A local story from Pendleton High a few years back: there were going to be cuts from school programs, supposedly affecting ALL programs equally. If this is true then why did the school cave when cheerleaders protested against poorer quality uniforms, yet the school could not afford anatomy textbooks and decided to place a technology assistant from the schools library as an anatomy teacher? Who I must include had been a teacher, but had also been out of a teaching classroom for almost twenty years. Why wasn't money budgeted more towards textbooks and decent teacher rather than cheerleadering skirts?
Dont get me wrong, I along with many others realize that students need programs to interact and acheive things other than good grades and yes sports do count for something, but should they really count for everything? Sports and activities improve development, social skills, and health for students, but these are not reasons to push academics to the sidelines.
How far is that field goal going to get the school jock? He may have a great arm, he could be a very great guy, and that arm could get him into college, but so could a perfect GPA. What happens if he becomes injured and can no longer play? What if by the accidental influence of coaches, parents, and even fans the pressure of school and football is just too much? What if this player made the decision that football has become more important than his grades? He loses everything, he unfortunately finds himself with no education, job, or trade. Did you know in men’s basketball, there is only a .03% chance of a pro career. This means that of the all the male, high school senior basketball players in the US, only 44 will be drafted to play in the NBA after college, and only 32 women (.02%) out of just over 127,000 female, high school senior players will eventually be drafted. In football the odds are slightly better, with .08% or 250 of all high school senior football players will be drafted.
Students learn from the adults around them. Go to a high school Monday morning and listen to the announcements they provide for their students everyday.
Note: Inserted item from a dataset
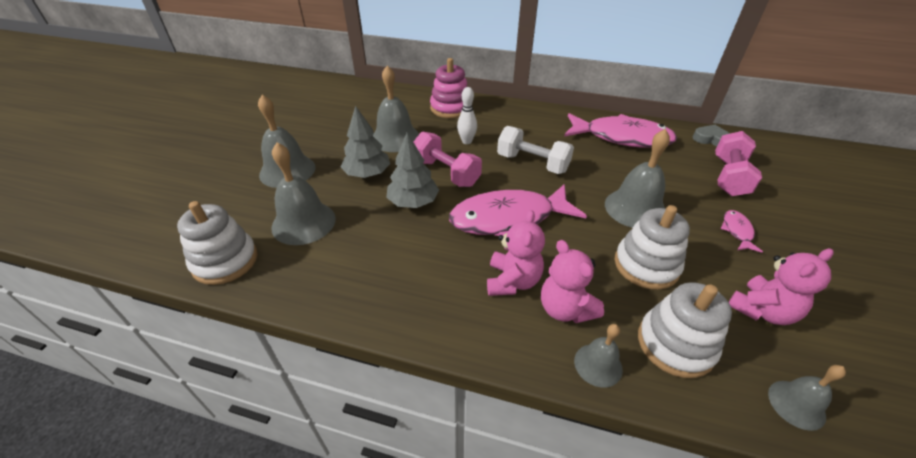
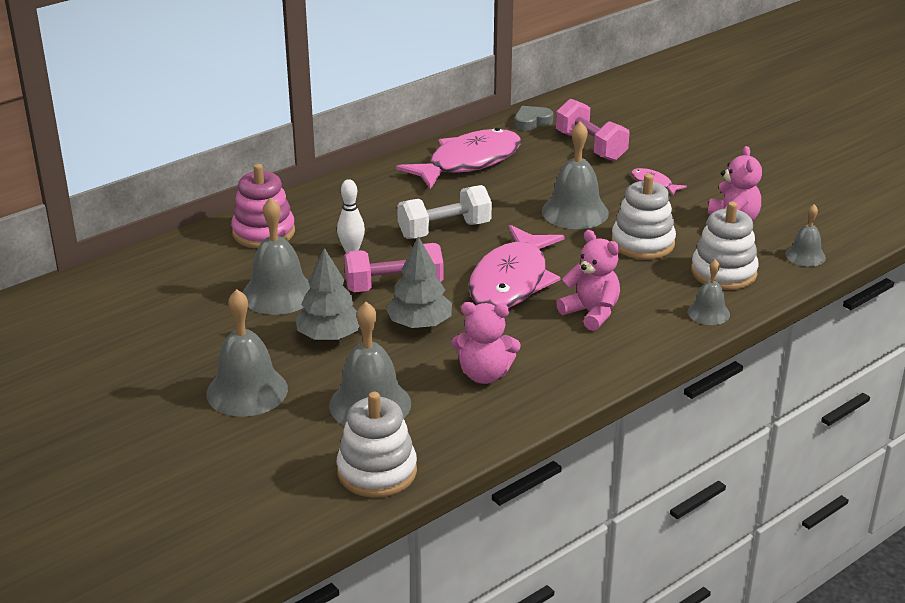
camera: 55 degrees left, 10 degrees down
(565, 309) = (646, 302): pink teddy bear -> pink teddy bear (484, 374)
I can almost guarentee if there was a game the previous Friday it will most likely take 75% of the announcement space up, while there may be a 30 second announcement that also covers the weekend, a student entered a science fair and took home a gold metal. Where do you assume the importance of this announcement?
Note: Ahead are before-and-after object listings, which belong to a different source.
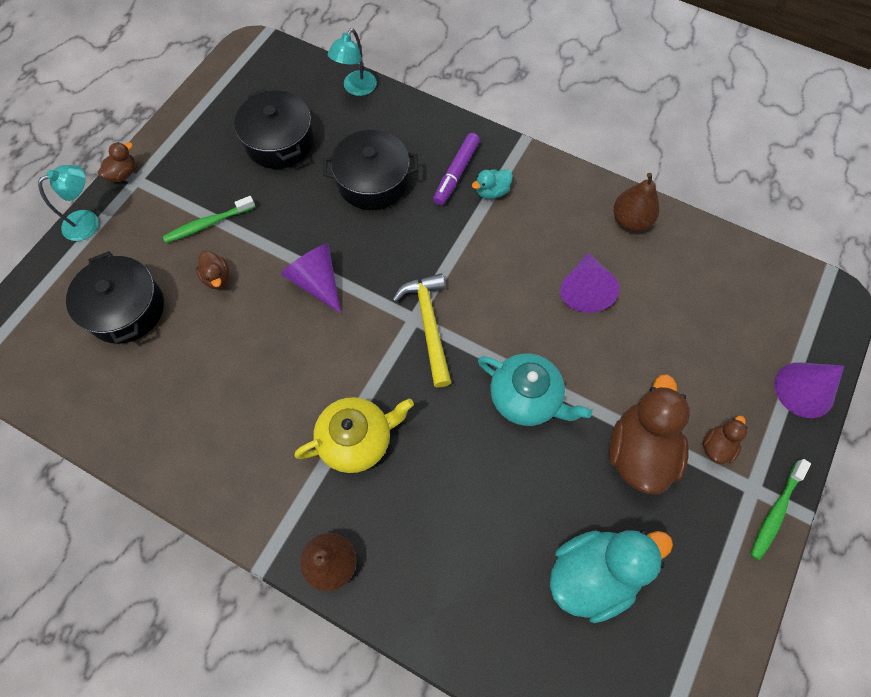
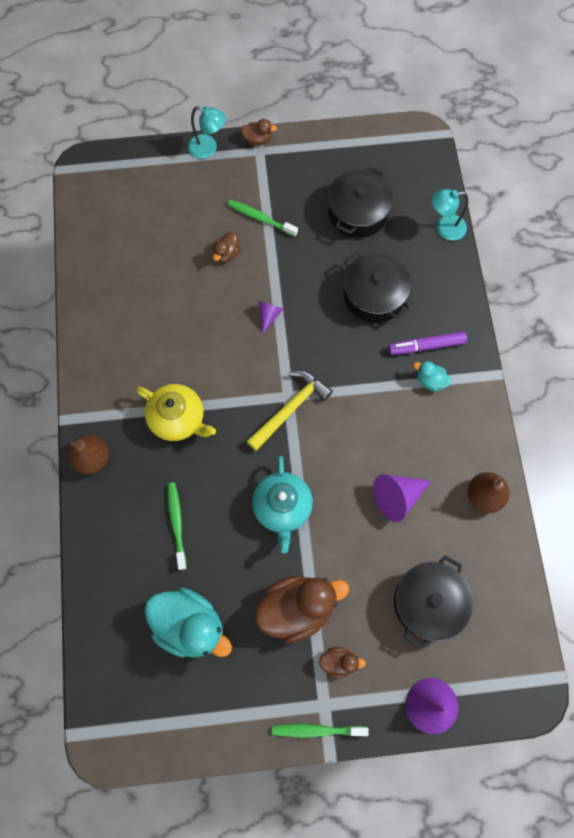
camera: 55 degrees right, 5 degrees up
(126, 309) = (166, 219): black pot -> black pot (428, 603)
(317, 281) = (269, 315): purple cone -> purple cone, size x0.57
(472, 516) = (177, 524): none -> green toothbrush

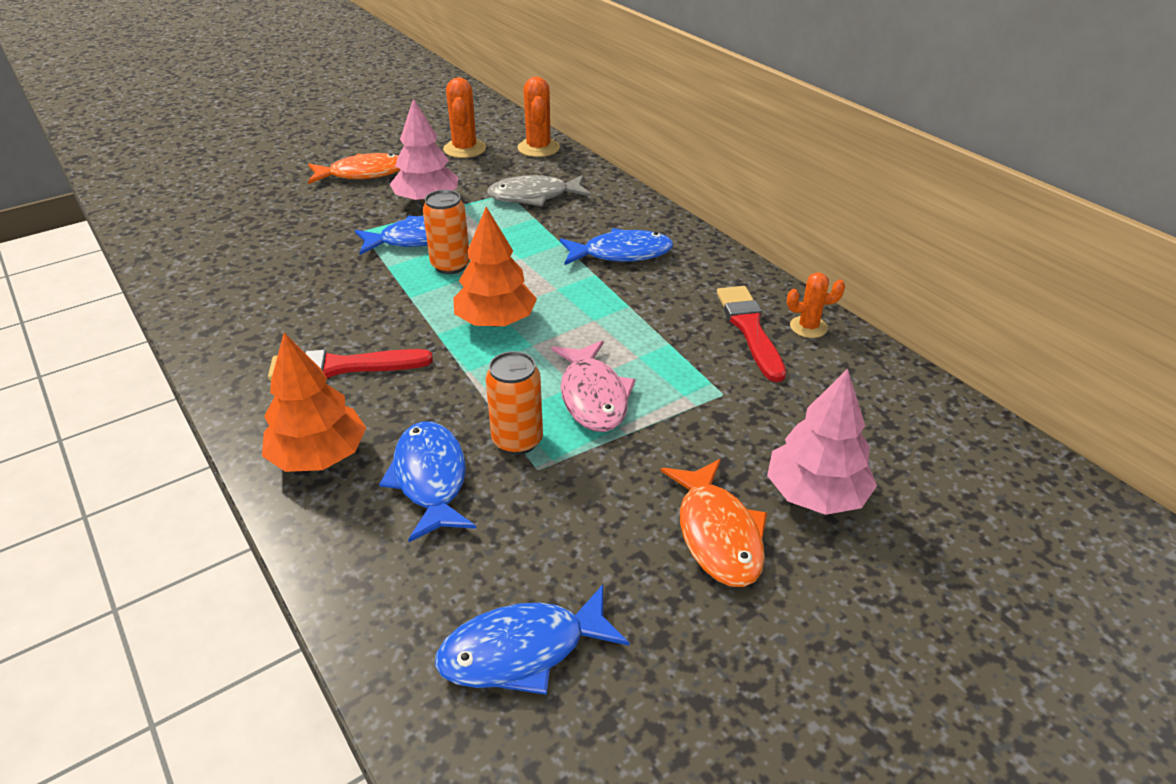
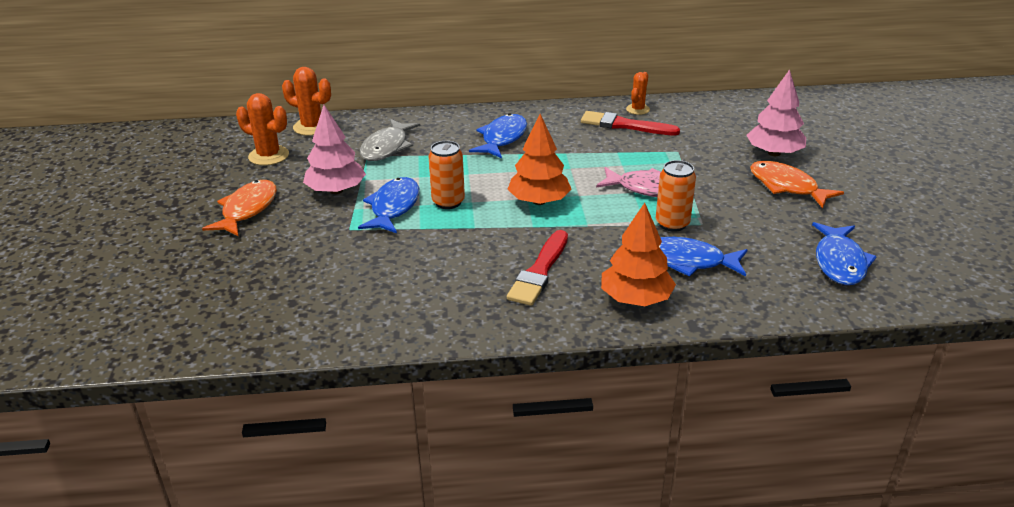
camera: 60 degrees left, 5 degrees down
(717, 534) = (787, 186): orange fish -> orange fish turned 150 degrees counterclockwise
And no, every school is not the same, but every school has the capability to alter the values of its students' lives. Every school has the capability to look good on the local news through the scoreboard, or know the lifelong lessons taught by caring teachers will follow their students for the rest of their lives. There is so much time, effort, and money put into extra curricular activities and not enough being put into academics. Its great that your kid can dunk a basketball from a ball court away, and its great that your daughter is so athletic and in shape but should you push your child to think that is all that matters? In 15 years when your daughter is looking for an accountant job the fact that she can scream loud and do backflips and strenuous positions in the air is not going to help her very much, remember that when you're placing your child in tumbling before you think about preschool. Extra-curricular, being outside the usual job, profession, or curriculum, by no means should they be cut but thats what sports are, extra.